=== Task inputs ===
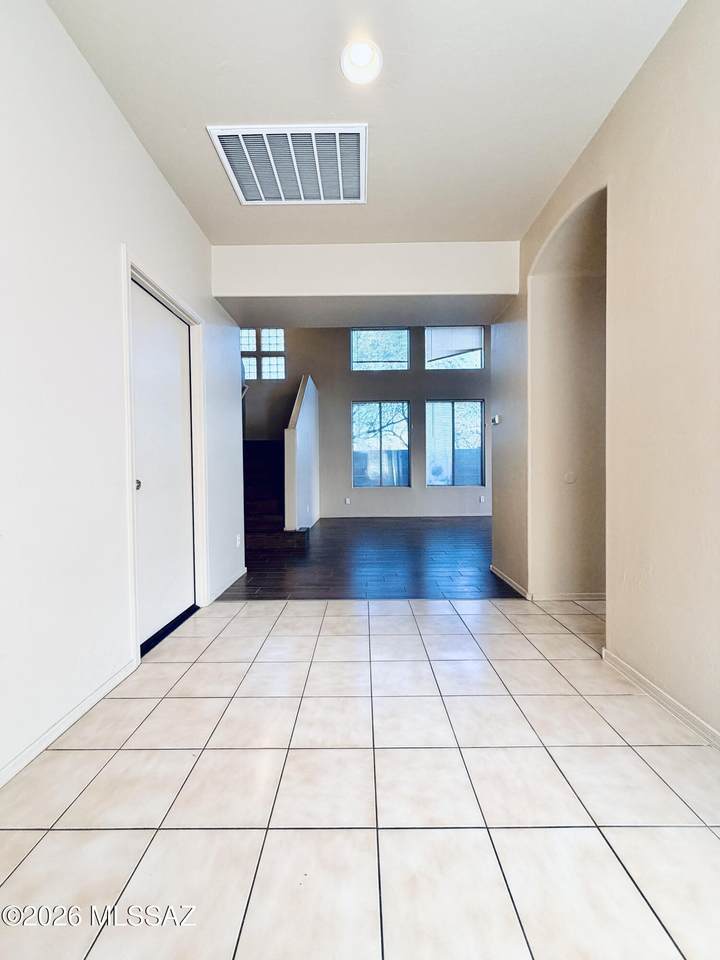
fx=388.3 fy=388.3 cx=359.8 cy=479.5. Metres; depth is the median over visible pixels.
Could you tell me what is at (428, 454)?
window
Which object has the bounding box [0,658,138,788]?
baseboard
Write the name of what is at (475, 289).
header wall
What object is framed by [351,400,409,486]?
window
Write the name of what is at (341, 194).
air vent
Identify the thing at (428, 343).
upper right window
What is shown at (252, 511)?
staircase
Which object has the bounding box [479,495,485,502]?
wall socket
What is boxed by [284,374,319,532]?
stair half wall
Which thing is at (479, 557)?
wood floor
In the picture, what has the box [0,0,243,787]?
left wall
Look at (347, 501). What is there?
wall socket
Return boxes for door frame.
[121,252,206,665]
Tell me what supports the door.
in the left wall at (139, 150)
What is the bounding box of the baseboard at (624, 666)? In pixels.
[602,648,719,748]
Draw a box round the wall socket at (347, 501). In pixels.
[344,497,350,504]
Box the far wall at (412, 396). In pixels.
[241,324,490,518]
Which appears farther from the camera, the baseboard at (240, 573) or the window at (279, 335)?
the window at (279, 335)
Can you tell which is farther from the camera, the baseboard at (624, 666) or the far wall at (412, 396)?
the far wall at (412, 396)
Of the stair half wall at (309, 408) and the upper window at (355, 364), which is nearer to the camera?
the stair half wall at (309, 408)
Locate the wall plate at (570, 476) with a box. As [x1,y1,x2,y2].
[563,470,575,483]
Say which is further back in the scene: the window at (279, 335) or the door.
the window at (279, 335)
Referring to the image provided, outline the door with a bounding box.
[131,279,196,651]
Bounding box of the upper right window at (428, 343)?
[424,326,484,369]
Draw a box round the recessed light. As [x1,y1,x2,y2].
[340,39,382,83]
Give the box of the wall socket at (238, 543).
[235,534,241,547]
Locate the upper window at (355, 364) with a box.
[349,329,409,370]
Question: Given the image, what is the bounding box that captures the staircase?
[243,440,308,548]
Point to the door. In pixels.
(177, 349)
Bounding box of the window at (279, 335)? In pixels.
[239,328,285,380]
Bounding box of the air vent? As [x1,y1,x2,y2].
[206,123,367,205]
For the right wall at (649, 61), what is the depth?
1.68 m
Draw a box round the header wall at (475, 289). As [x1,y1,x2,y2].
[213,239,519,303]
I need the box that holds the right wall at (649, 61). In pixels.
[492,0,719,744]
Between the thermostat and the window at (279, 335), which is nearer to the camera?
the thermostat
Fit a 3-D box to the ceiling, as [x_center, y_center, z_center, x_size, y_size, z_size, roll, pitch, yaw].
[0.097,-1.831,1.041,3.002,0.121,4.769,0,2,1]
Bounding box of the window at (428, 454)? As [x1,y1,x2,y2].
[425,398,484,486]
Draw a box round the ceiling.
[47,0,685,244]
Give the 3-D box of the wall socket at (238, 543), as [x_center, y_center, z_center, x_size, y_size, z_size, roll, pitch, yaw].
[-1.131,0.567,3.606,0.015,0.116,0.075,0,2,1]
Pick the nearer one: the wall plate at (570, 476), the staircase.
the wall plate at (570, 476)
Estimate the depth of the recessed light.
1.68 m
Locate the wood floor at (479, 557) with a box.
[218,516,517,602]
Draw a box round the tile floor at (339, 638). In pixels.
[0,593,719,959]
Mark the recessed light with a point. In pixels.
(355, 55)
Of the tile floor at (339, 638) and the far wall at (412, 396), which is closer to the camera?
the tile floor at (339, 638)
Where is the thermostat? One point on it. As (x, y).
(497, 418)
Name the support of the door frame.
attached to the left wall at (139, 150)
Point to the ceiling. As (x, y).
(202, 111)
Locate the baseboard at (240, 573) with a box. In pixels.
[207,566,246,603]
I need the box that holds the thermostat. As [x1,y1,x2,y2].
[491,414,500,424]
===
Assigned task: Each line of the data above must be repeated exactly, images excluded.

Written response:
fx=388.3 fy=388.3 cx=359.8 cy=479.5. Metres; depth is the median over visible pixels.
Could you tell me what is at (428, 454)?
window
Which object has the bounding box [0,658,138,788]?
baseboard
Write the name of what is at (475, 289).
header wall
What object is framed by [351,400,409,486]?
window
Write the name of what is at (341, 194).
air vent
Identify the thing at (428, 343).
upper right window
What is shown at (252, 511)?
staircase
Which object has the bounding box [479,495,485,502]?
wall socket
What is boxed by [284,374,319,532]?
stair half wall
Which thing is at (479, 557)?
wood floor
In the picture, what has the box [0,0,243,787]?
left wall
Look at (347, 501). What is there?
wall socket
Return boxes for door frame.
[121,252,206,665]
Tell me what supports the door.
in the left wall at (139, 150)
What is the bounding box of the baseboard at (624, 666)? In pixels.
[602,648,719,748]
Draw a box round the wall socket at (347, 501). In pixels.
[344,497,350,504]
Box the far wall at (412, 396). In pixels.
[241,324,490,518]
Which appears farther from the camera, the baseboard at (240, 573) or the window at (279, 335)?
the window at (279, 335)
Can you tell which is farther from the camera, the baseboard at (624, 666) or the far wall at (412, 396)?
the far wall at (412, 396)
Of the stair half wall at (309, 408) and the upper window at (355, 364), which is nearer to the camera?
the stair half wall at (309, 408)
Locate the wall plate at (570, 476) with a box. As [x1,y1,x2,y2].
[563,470,575,483]
Say which is further back in the scene: the window at (279, 335) or the door.
the window at (279, 335)
Referring to the image provided, outline the door with a bounding box.
[131,279,196,651]
Bounding box of the upper right window at (428, 343)?
[424,326,484,369]
Draw a box round the recessed light. As [x1,y1,x2,y2].
[340,39,382,83]
Give the box of the wall socket at (238, 543).
[235,534,241,547]
Locate the upper window at (355, 364) with a box.
[349,329,409,370]
Question: Given the image, what is the bounding box that captures the staircase?
[243,440,308,548]
Point to the door. In pixels.
(177, 349)
Bounding box of the window at (279, 335)? In pixels.
[239,328,285,380]
Bounding box of the air vent? As [x1,y1,x2,y2].
[206,123,367,205]
For the right wall at (649, 61), what is the depth?
1.68 m
Draw a box round the header wall at (475, 289). As [x1,y1,x2,y2].
[213,239,519,303]
I need the box that holds the right wall at (649, 61). In pixels.
[492,0,719,744]
Between the thermostat and the window at (279, 335), which is nearer to the camera?
the thermostat
Fit a 3-D box to the ceiling, as [x_center, y_center, z_center, x_size, y_size, z_size, roll, pitch, yaw].
[0.097,-1.831,1.041,3.002,0.121,4.769,0,2,1]
Bounding box of the window at (428, 454)? As [x1,y1,x2,y2].
[425,398,484,486]
Draw a box round the ceiling.
[47,0,685,244]
Give the 3-D box of the wall socket at (238, 543), as [x_center, y_center, z_center, x_size, y_size, z_size, roll, pitch, yaw].
[-1.131,0.567,3.606,0.015,0.116,0.075,0,2,1]
Pick the nearer one: the wall plate at (570, 476), the staircase.
the wall plate at (570, 476)
Estimate the depth of the recessed light.
1.68 m
Locate the wood floor at (479, 557) with a box.
[218,516,517,602]
Draw a box round the tile floor at (339, 638). In pixels.
[0,593,719,959]
Mark the recessed light with a point. In pixels.
(355, 55)
Of the tile floor at (339, 638) and the far wall at (412, 396), which is closer to the camera?
the tile floor at (339, 638)
Where is the thermostat? One point on it. As (x, y).
(497, 418)
Name the support of the door frame.
attached to the left wall at (139, 150)
Point to the ceiling. As (x, y).
(202, 111)
Locate the baseboard at (240, 573) with a box. In pixels.
[207,566,246,603]
I need the box that holds the thermostat. As [x1,y1,x2,y2].
[491,414,500,424]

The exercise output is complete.